> [EXERCISE PROMPT] Reproduce the text of every row below, replacing each occurrence of "Komisia" with "Výbor" and leaving everything else unchanged. Omit the pictures from the output.

#### SUPPLIED DATA ####

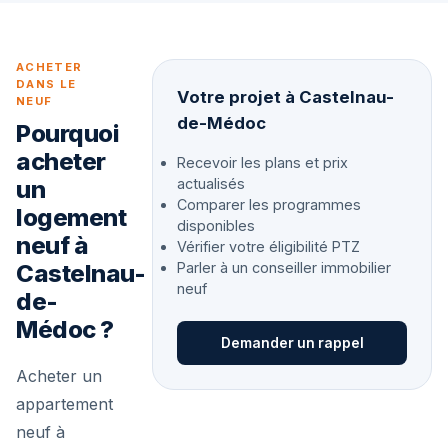
ACHETER
DANS LE
Votre projet à Castelnau-
NEUF
de-Médoc
Pourquoi
acheter
Recevoir les plans et prix
un
actualisés
Comparer les programmes
logement
disponibles
neuf à
Vérifier votre éligibilité PTZ
Castelnau-
Parler à un conseiller immobilier
neuf
de-
Médoc ?
Demander un rappel
Acheter un
appartement
neuf à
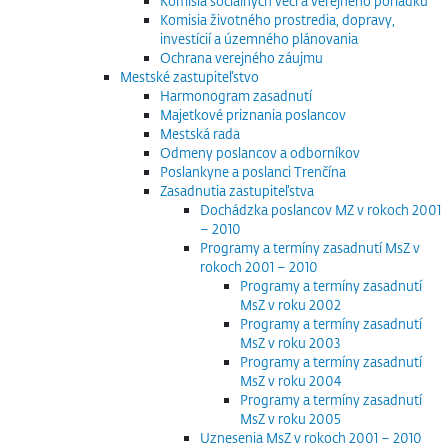
Komisia sociálnych vecí a verejného poriadku
Komisia životného prostredia, dopravy,
investícií a územného plánovania
Ochrana verejného záujmu
Mestské zastupiteľstvo
Harmonogram zasadnutí
Majetkové priznania poslancov
Mestská rada
Odmeny poslancov a odborníkov
Poslankyne a poslanci Trenčína
Zasadnutia zastupiteľstva
Dochádzka poslancov MZ v rokoch 2001
– 2010
Programy a termíny zasadnutí MsZ v
rokoch 2001 – 2010
Programy a termíny zasadnutí
MsZ v roku 2002
Programy a termíny zasadnutí
MsZ v roku 2003
Programy a termíny zasadnutí
MsZ v roku 2004
Programy a termíny zasadnutí
MsZ v roku 2005
Uznesenia MsZ v rokoch 2001 – 2010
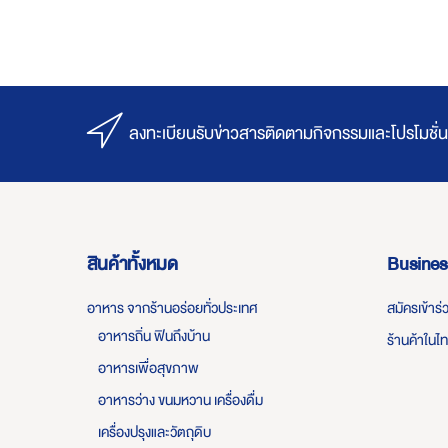
ลงทะเบียนรับข่าวสารติดตามกิจกรรมและโปรโมชั่น
สินค้าทั้งหมด
Busines
อาหาร จากร้านอร่อยทั่วประเทศ
สมัครเข้าร
อาหารถิ่น ฟินถึงบ้าน
ร้านค้าในไ
อาหารเพื่อสุขภาพ
อาหารว่าง ขนมหวาน เครื่องดื่ม
เครื่องปรุงและวัตถุดิบ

####

> [SOLUTION TO THIS PROBLEM]
ACHETER
DANS LE
Votre projet à Castelnau-
NEUF
de-Médoc
Pourquoi
acheter
Recevoir les plans et prix
un
actualisés
Comparer les programmes
logement
disponibles
neuf à
Vérifier votre éligibilité PTZ
Castelnau-
Parler à un conseiller immobilier
neuf
de-
Médoc ?
Demander un rappel
Acheter un
appartement
neuf à
Výbor sociálnych vecí a verejného poriadku
Výbor životného prostredia, dopravy,
investícií a územného plánovania
Ochrana verejného záujmu
Mestské zastupiteľstvo
Harmonogram zasadnutí
Majetkové priznania poslancov
Mestská rada
Odmeny poslancov a odborníkov
Poslankyne a poslanci Trenčína
Zasadnutia zastupiteľstva
Dochádzka poslancov MZ v rokoch 2001
– 2010
Programy a termíny zasadnutí MsZ v
rokoch 2001 – 2010
Programy a termíny zasadnutí
MsZ v roku 2002
Programy a termíny zasadnutí
MsZ v roku 2003
Programy a termíny zasadnutí
MsZ v roku 2004
Programy a termíny zasadnutí
MsZ v roku 2005
Uznesenia MsZ v rokoch 2001 – 2010
ลงทะเบียนรับข่าวสารติดตามกิจกรรมและโปรโมชั่น
สินค้าทั้งหมด
Busines
อาหาร จากร้านอร่อยทั่วประเทศ
สมัครเข้าร
อาหารถิ่น ฟินถึงบ้าน
ร้านค้าในไ
อาหารเพื่อสุขภาพ
อาหารว่าง ขนมหวาน เครื่องดื่ม
เครื่องปรุงและวัตถุดิบ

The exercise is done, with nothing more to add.